The least ordinal not in any transitive model of ZFC can also be described as the supremum of the heights of transitive models of ZFC. It is natural here to consider the class S consisting of all ordinals λ for which there is a transitive model of ZFC of height λ. Thus, the ordinal of your title, when it exists, is simply the supremum of the countable members of S. There are a number of relatively easy observations:

If M is a transitive model of ZFC, then so is L^{M}, the constructible universe as constructed inside M, and these two models have the same height. Thus, one could equivalently consider only models of ZFC + V = L.

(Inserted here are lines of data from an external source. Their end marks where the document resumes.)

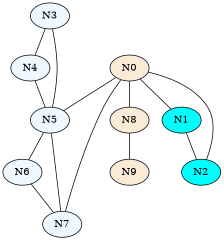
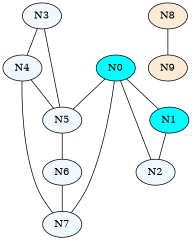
  graph {
    node [fillcolor="#F0F8FF" style=filled]
    N3
    N4
    N5
    N6
    N7
-   N0 [fillcolor="#FAEBD7"]
+   N0 [fillcolor="#00FFFF"]
    N8 [fillcolor="#FAEBD7"]
    N9 [fillcolor="#FAEBD7"]
    N1 [fillcolor="#00FFFF"]
-   N2 [fillcolor="#00FFFF"]
+   N2
    subgraph sub_1 {
      N3
      N4
      N5
      N6
      N7
    }
    subgraph sub_2 {
      N0
      N8
      N9
    }
    subgraph sub_3 {
      N1
      N2
    }
    N3 -- N4
    N3 -- N5
    N4 -- N5
    N5 -- N6
-   N5 -- N7
+   N4 -- N7
    N6 -- N7
    N0 -- N5
    N0 -- N7
-   N0 -- N8
    N0 -- N1
    N0 -- N2
    N8 -- N9
    N1 -- N2
  }
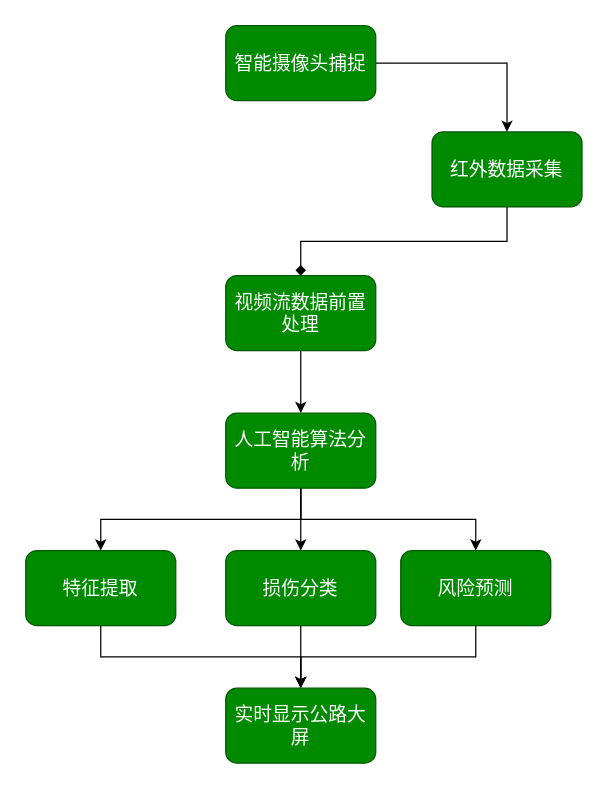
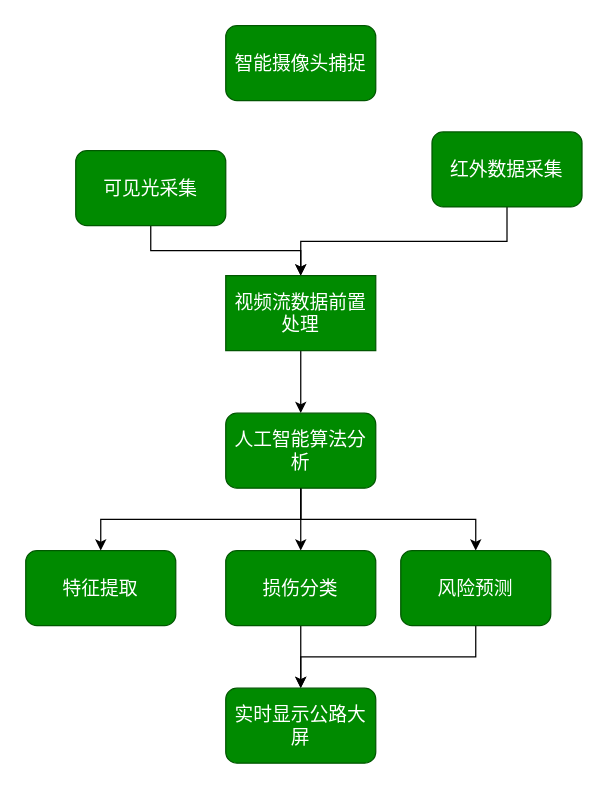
  <mxCell id="0" />
  <mxCell id="1" parent="0" />
- <mxCell id="2" style="edgeStyle=orthogonalEdgeStyle;rounded=0;orthogonalLoop=1;jettySize=auto;html=1;entryX=0.5;entryY=0;entryDx=0;entryDy=0;" edge="1" parent="1" source="3" target="5"><mxGeometry relative="1" as="geometry" /></mxCell>
  <mxCell id="3" value="&lt;font face=&quot;Times New Roman&quot; style=&quot;font-size: 15px;&quot;&gt;智能摄像头捕捉&lt;/font&gt;" style="rounded=1;whiteSpace=wrap;html=1;fillColor=#008a00;strokeColor=#005700;fontColor=#ffffff;" vertex="1" parent="1"><mxGeometry x="180" y="20" width="120" height="60" as="geometry" /></mxCell>
- <mxCell id="4" style="edgeStyle=orthogonalEdgeStyle;rounded=0;orthogonalLoop=1;jettySize=auto;html=1;exitX=0.5;exitY=1;exitDx=0;exitDy=0;entryX=0.5;entryY=0;entryDx=0;entryDy=0;endArrow=diamond;" edge="1" parent="1" source="5" target="9"><mxGeometry relative="1" as="geometry" /></mxCell>
+ <mxCell id="4" style="edgeStyle=orthogonalEdgeStyle;rounded=0;orthogonalLoop=1;jettySize=auto;html=1;exitX=0.5;exitY=1;exitDx=0;exitDy=0;entryX=0.5;entryY=0;entryDx=0;entryDy=0;" edge="1" parent="1" source="5" target="9"><mxGeometry relative="1" as="geometry" /></mxCell>
  <mxCell id="5" value="&lt;font face=&quot;Times New Roman&quot; style=&quot;font-size: 15px;&quot;&gt;红外数据采集&lt;/font&gt;" style="rounded=1;whiteSpace=wrap;html=1;fillColor=#008a00;strokeColor=#005700;fontColor=#ffffff;" vertex="1" parent="1"><mxGeometry x="345" y="105" width="120" height="60" as="geometry" /></mxCell>
+ <mxCell id="6" style="edgeStyle=orthogonalEdgeStyle;rounded=0;orthogonalLoop=1;jettySize=auto;html=1;entryX=0.5;entryY=0;entryDx=0;entryDy=0;" edge="1" parent="1" source="7" target="9"><mxGeometry relative="1" as="geometry" /></mxCell>
+ <mxCell id="7" value="&lt;font face=&quot;Times New Roman&quot; style=&quot;font-size: 15px;&quot;&gt;可见光采集&lt;/font&gt;" style="rounded=1;whiteSpace=wrap;html=1;fillColor=#008a00;strokeColor=#005700;fontColor=#ffffff;" vertex="1" parent="1"><mxGeometry x="60" y="120" width="120" height="60" as="geometry" /></mxCell>
  <mxCell id="8" style="edgeStyle=orthogonalEdgeStyle;rounded=0;orthogonalLoop=1;jettySize=auto;html=1;exitX=0.5;exitY=1;exitDx=0;exitDy=0;entryX=0.5;entryY=0;entryDx=0;entryDy=0;" edge="1" parent="1" source="9" target="12"><mxGeometry relative="1" as="geometry" /></mxCell>
- <mxCell id="9" value="&lt;font face=&quot;Times New Roman&quot; style=&quot;font-size: 15px;&quot;&gt;视频流数据前置处理&lt;/font&gt;" style="rounded=1;whiteSpace=wrap;html=1;fillColor=#008a00;strokeColor=#005700;fontColor=#ffffff;" vertex="1" parent="1"><mxGeometry x="180" y="220" width="120" height="60" as="geometry" /></mxCell>
+ <mxCell id="9" value="&lt;font face=&quot;Times New Roman&quot; style=&quot;font-size: 15px;&quot;&gt;视频流数据前置处理&lt;/font&gt;" style="whiteSpace=wrap;html=1;fillColor=#008a00;strokeColor=#005700;fontColor=#ffffff;rounded=0;" vertex="1" parent="1"><mxGeometry x="180" y="220" width="120" height="60" as="geometry" /></mxCell>
  <mxCell id="10" style="edgeStyle=orthogonalEdgeStyle;rounded=0;orthogonalLoop=1;jettySize=auto;html=1;exitX=0.5;exitY=1;exitDx=0;exitDy=0;entryX=0.5;entryY=0;entryDx=0;entryDy=0;" edge="1" parent="1" source="12" target="14"><mxGeometry relative="1" as="geometry" /></mxCell>
  <mxCell id="11" style="edgeStyle=orthogonalEdgeStyle;rounded=0;orthogonalLoop=1;jettySize=auto;html=1;exitX=0.5;exitY=1;exitDx=0;exitDy=0;" edge="1" parent="1" source="12" target="18"><mxGeometry relative="1" as="geometry" /></mxCell>
  <mxCell id="12" value="&lt;font face=&quot;Times New Roman&quot; style=&quot;font-size: 15px;&quot;&gt;人工智能算法分析&lt;/font&gt;&lt;span style=&quot;color: rgba(0, 0, 0, 0); font-family: monospace; font-size: 0px; text-align: start; text-wrap-mode: nowrap;&quot;&gt;%3CmxGraphModel%3E%3Croot%3E%3CmxCell%20id%3D%220%22%2F%3E%3CmxCell%20id%3D%221%22%20parent%3D%220%22%2F%3E%3CmxCell%20id%3D%222%22%20value%3D%22%26lt%3Bfont%20face%3D%26quot%3BTimes%20New%20Roman%26quot%3B%20style%3D%26quot%3Bfont-size%3A%2015px%3B%26quot%3B%26gt%3B%E8%A7%86%E9%A2%91%E6%B5%81%E6%95%B0%E6%8D%AE%E5%89%8D%E7%BD%AE%E5%A4%84%E7%90%86%26lt%3B%2Ffont%26gt%3B%22%20style%3D%22rounded%3D1%3BwhiteSpace%3Dwrap%3Bhtml%3D1%3BfillColor%3D%23008a00%3BstrokeColor%3D%23005700%3BfontColor%3D%23ffffff%3B%22%20vertex%3D%221%22%20parent%3D%221%22%3E%3CmxGeometry%20x%3D%22350%22%20y%3D%22290%22%20width%3D%22120%22%20height%3D%2260%22%20as%3D%22geometry%22%2F%3E%3C%2FmxCell%3E%3C%2Froot%3E%3C%2FmxGraphModel%3E&lt;/span&gt;" style="rounded=1;whiteSpace=wrap;html=1;fillColor=#008a00;strokeColor=#005700;fontColor=#ffffff;" vertex="1" parent="1"><mxGeometry x="180" y="330" width="120" height="60" as="geometry" /></mxCell>
  <mxCell id="13" style="edgeStyle=orthogonalEdgeStyle;rounded=0;orthogonalLoop=1;jettySize=auto;html=1;exitX=0.5;exitY=1;exitDx=0;exitDy=0;entryX=0.5;entryY=0;entryDx=0;entryDy=0;" edge="1" parent="1" source="14" target="20"><mxGeometry relative="1" as="geometry" /></mxCell>
  <mxCell id="14" value="&lt;font face=&quot;Times New Roman&quot;&gt;&lt;span style=&quot;font-size: 15px;&quot;&gt;损伤分类&lt;/span&gt;&lt;/font&gt;" style="rounded=1;whiteSpace=wrap;html=1;fillColor=#008a00;strokeColor=#005700;fontColor=#ffffff;" vertex="1" parent="1"><mxGeometry x="180" y="440" width="120" height="60" as="geometry" /></mxCell>
- <mxCell id="15" style="edgeStyle=orthogonalEdgeStyle;rounded=0;orthogonalLoop=1;jettySize=auto;html=1;exitX=0.5;exitY=1;exitDx=0;exitDy=0;entryX=0.5;entryY=0;entryDx=0;entryDy=0;" edge="1" parent="1" source="16" target="20"><mxGeometry relative="1" as="geometry" /></mxCell>
  <mxCell id="16" value="&lt;font face=&quot;Times New Roman&quot;&gt;&lt;span style=&quot;font-size: 15px;&quot;&gt;特征提取&lt;/span&gt;&lt;/font&gt;" style="rounded=1;whiteSpace=wrap;html=1;fillColor=#008a00;strokeColor=#005700;fontColor=#ffffff;" vertex="1" parent="1"><mxGeometry x="20" y="440" width="120" height="60" as="geometry" /></mxCell>
  <mxCell id="17" style="edgeStyle=orthogonalEdgeStyle;rounded=0;orthogonalLoop=1;jettySize=auto;html=1;exitX=0.5;exitY=1;exitDx=0;exitDy=0;entryX=0.5;entryY=0;entryDx=0;entryDy=0;" edge="1" parent="1" source="18" target="20"><mxGeometry relative="1" as="geometry" /></mxCell>
  <mxCell id="18" value="&lt;font face=&quot;Times New Roman&quot;&gt;&lt;span style=&quot;font-size: 15px;&quot;&gt;风险预测&lt;/span&gt;&lt;/font&gt;" style="rounded=1;whiteSpace=wrap;html=1;fillColor=#008a00;strokeColor=#005700;fontColor=#ffffff;" vertex="1" parent="1"><mxGeometry x="320" y="440" width="120" height="60" as="geometry" /></mxCell>
  <mxCell id="19" style="edgeStyle=orthogonalEdgeStyle;rounded=0;orthogonalLoop=1;jettySize=auto;html=1;exitX=0.5;exitY=1;exitDx=0;exitDy=0;" edge="1" parent="1" source="12" target="16"><mxGeometry relative="1" as="geometry"><mxPoint x="70" y="430" as="targetPoint" /><Array as="points"><mxPoint x="240" y="415" /><mxPoint x="80" y="415" /></Array></mxGeometry></mxCell>
  <mxCell id="20" value="&lt;font face=&quot;Times New Roman&quot;&gt;&lt;span style=&quot;font-size: 15px;&quot;&gt;实时显示公路大屏&lt;/span&gt;&lt;/font&gt;" style="rounded=1;whiteSpace=wrap;html=1;fillColor=#008a00;strokeColor=#005700;fontColor=#ffffff;" vertex="1" parent="1"><mxGeometry x="180" y="550" width="120" height="60" as="geometry" /></mxCell>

It is relatively consistent with ZFC that S is empty, that is, that there are no transitive models of ZFC. For example, the least element of S is the least α such that L_{α} is a model of ZFC. This is sometimes called the *minimal model* of ZFC, though of course it refers to the minimal transitive model. It is contained as a subclass of all other transitive models of ZFC. The minimal model has no transitive models inside it, and so it believes S to be empty.

The least element of S (and many subsequent elements) is Δ^{1}_{2} definable in V. This is because one can say: a real codes that ordinal iff it codes a well-ordered relation and there is a model of that order type satisfying that no smaller ordinal is in S (a Σ^{1}_{2} property), also iff every well-founded model of ZFC has ordinal height at least the order type of the ordinal coded by z (a Π^{1}_{2} property).

If S has any uncountable elements, then it is unbounded in ω_{1}. The reason is that if L_{β} satisfies ZFC and β is uncountable, then we may form increasingly large countable elementary substructures of L_{β}, whose Mostowski collapses will give rise to increasingly large countable ordinals in S.

In particular, if there are any large cardinals, such as an inaccessible cardinal, then S will have many countable members.

If 0^{#} exists, then every cardinal is a member of S. This is because when 0^{#} exists, then every cardinal κ is an L-indiscernible, and so L_{κ} is a model of ZFC. Thus, under 0^{#}, the class S contains a proper class club, and contains a club in every cardinal.

S is not closed. For example, the supremum of the first ω many elements of S cannot be a member of S. The reason is that if α_{n} is the n^{th} element of S, and λ = sup_{n} α_{n}, then there would be a definable cofinal ω sequence in L_{λ}, contrary to the Replacement axiom.

S contains members of every infinite cardinality less than its supremum. If β is in S, then we may form elementary substructures of L_{β} of any smaller cardinality, and the Mostowski collapses of these structures will give rise to smaller ordinals in S.

If β is any particular element of S, the we may chop off the universe at β and consider the model L_{β}. Below β, the model L_{β} calculates S that same as we do. Thus, if β is a limit point of S, then L_{β} will believe that S is a proper class. If β is a successor element of S, then L_{β} will believe that S is bounded. Indeed, if β is the α^{th} element of S, then in any case, L_{β} believes that there are α many elements of S.

If S is bounded, then we may go to a forcing extension V[G] which collapses cardinals, so that the supremum of S is now a countable ordinal. The forcing does not affect whether any L_{α} satisfies ZFC, and thus does not affect S.

Reading your question again, I see that perhaps you meant to consider a fixed M, rather than letting M vary over all transitive models. In this case, you will want to look at fine-structural properties of this particular ordinal. Of course, it exhibits many closure properties, since any construction from below that can be carried out in ZFC can be carried out inside M, and therefore will not reach up to ht(M).